Reusing Tested Technology from the Banking World
The financial services industry has long used smart card technology as a way of deploying and managing new programs (applets) on the tiny microprocessors inside credit cards. Highly secure and certified cryptography ensures safe deployment of new applets on existing platforms, and firewalls guarantee privacy between applets.
This established technology is exactly what is needed to provide proper security in smart meters. And by good fortune it seamlessly facilitates the addition of new telecare and smart energy services to smart meters, manages software updates and ensures privacy.
There are three existing technologies which can be reused:
Secure Microcontrollers
Secure microcontrollers are used in SIM cards, smart cards and pay-TV access cards.

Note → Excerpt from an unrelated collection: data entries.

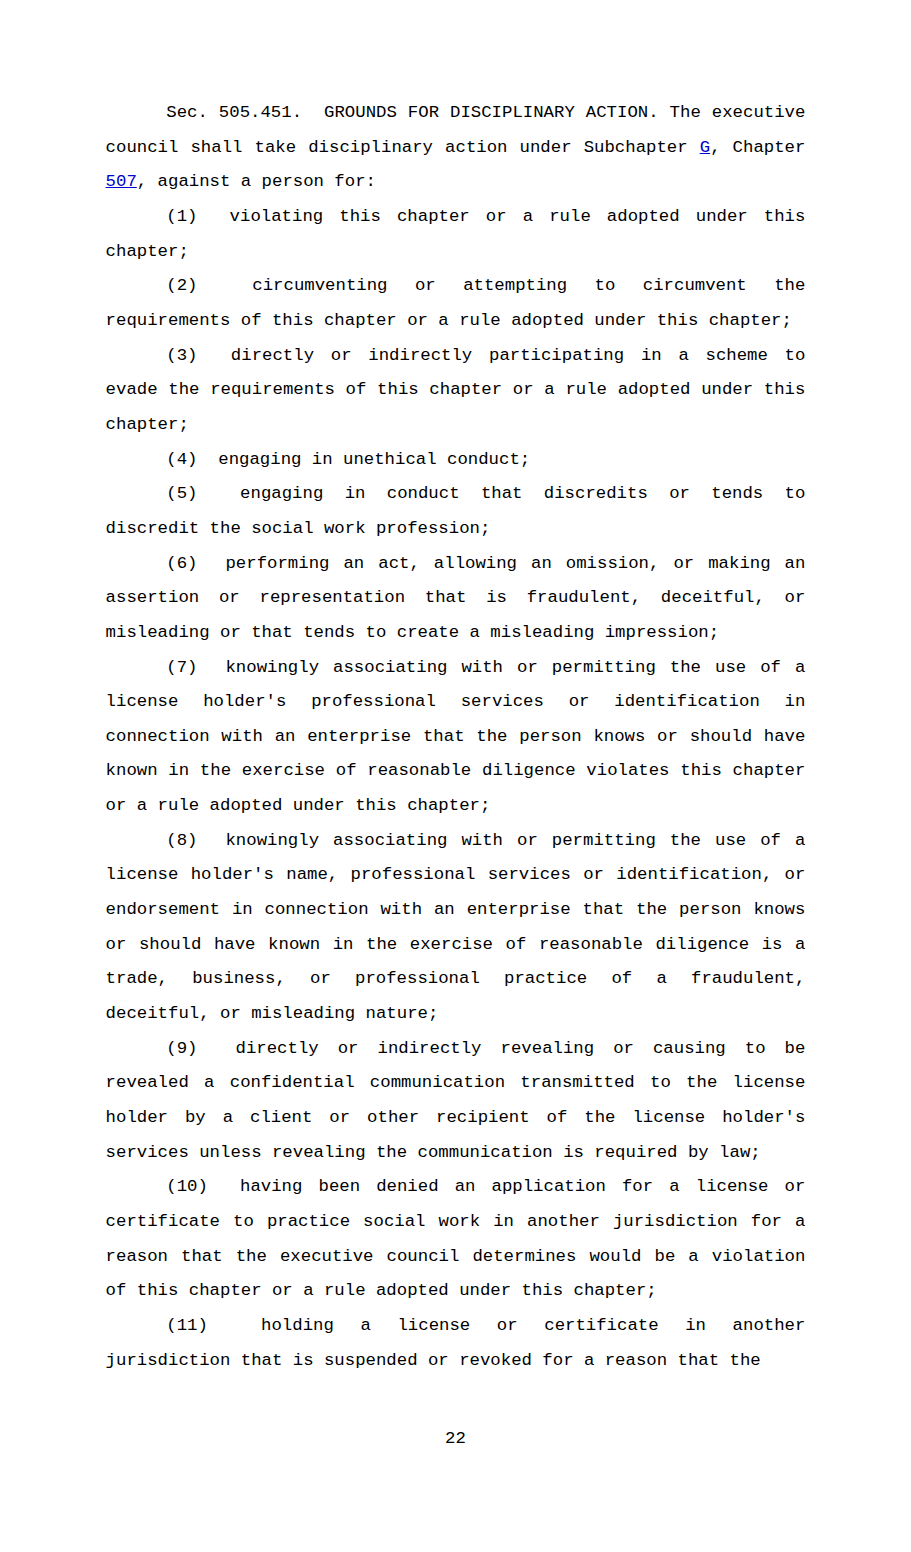Sec. 505.451. GROUNDS FOR DISCIPLINARY ACTION. The executive council shall take disciplinary action under Subchapter G, Chapter 507, against a person for:
(1) violating this chapter or a rule adopted under this chapter;
(2) circumventing or attempting to circumvent the requirements of this chapter or a rule adopted under this chapter;
(3) directly or indirectly participating in a scheme to evade the requirements of this chapter or a rule adopted under this chapter;
(4) engaging in unethical conduct;
(5) engaging in conduct that discredits or tends to discredit the social work profession;
(6) performing an act, allowing an omission, or making an assertion or representation that is fraudulent, deceitful, or misleading or that tends to create a misleading impression;
(7) knowingly associating with or permitting the use of a license holder's professional services or identification in connection with an enterprise that the person knows or should have known in the exercise of reasonable diligence violates this chapter or a rule adopted under this chapter;
(8) knowingly associating with or permitting the use of a license holder's name, professional services or identification, or endorsement in connection with an enterprise that the person knows or should have known in the exercise of reasonable diligence is a trade, business, or professional practice of a fraudulent, deceitful, or misleading nature;
(9) directly or indirectly revealing or causing to be revealed a confidential communication transmitted to the license holder by a client or other recipient of the license holder's services unless revealing the communication is required by law;
(10) having been denied an application for a license or certificate to practice social work in another jurisdiction for a reason that the executive council determines would be a violation of this chapter or a rule adopted under this chapter;
(11) holding a license or certificate in another jurisdiction that is suspended or revoked for a reason that the
22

They include tamper-resistance features aimed at stopping hackers from copying or changing code and data. There are a significant number of known attacks against conventional microcontrollers – which we should expect hackers will try to use against smart meter systems. Secure micros are the first vital line of defence.
GlobalPlatform
There must be a means of securely installing, personalising and managing the life cycle of software that runs on the secure microcontrollers. GlobalPlatform is an industry standard that allow multiple application programs (applets), from multiple vendors, to be deployed on secure microcontrollers. Thus a single secure micro can perform several different functions.
Project Hydra uses GlobalPlatform to dynamically and securely deploy software for value-added services onto smart meters.
Java Card
The name “Java Card” suggests we are talking about a physical card – perhaps a smart card or something. But in fact, “Java Card” is a term used to describe a software platform which is most common used on smart cards.
Java Card is a sub-set of the Java programming language, commonly used with secure microcontrollers and GlobalPlatform. Its design provides a secure environment for applications that run on devices with very limited memory and processing capabilities. Multiple small programs – called applets – can be deployed on a single secure microcontroller, and new ones can be added to it even after it has been deployed in the field. The Java Card platform ensures that data belonging to one applet cannot be accessed by any other applet.
Applets written in the Java programming language can be executed securely on smart cards (or smart meter systems!) from different vendors. This offers the prospect of applets running on any smart meter.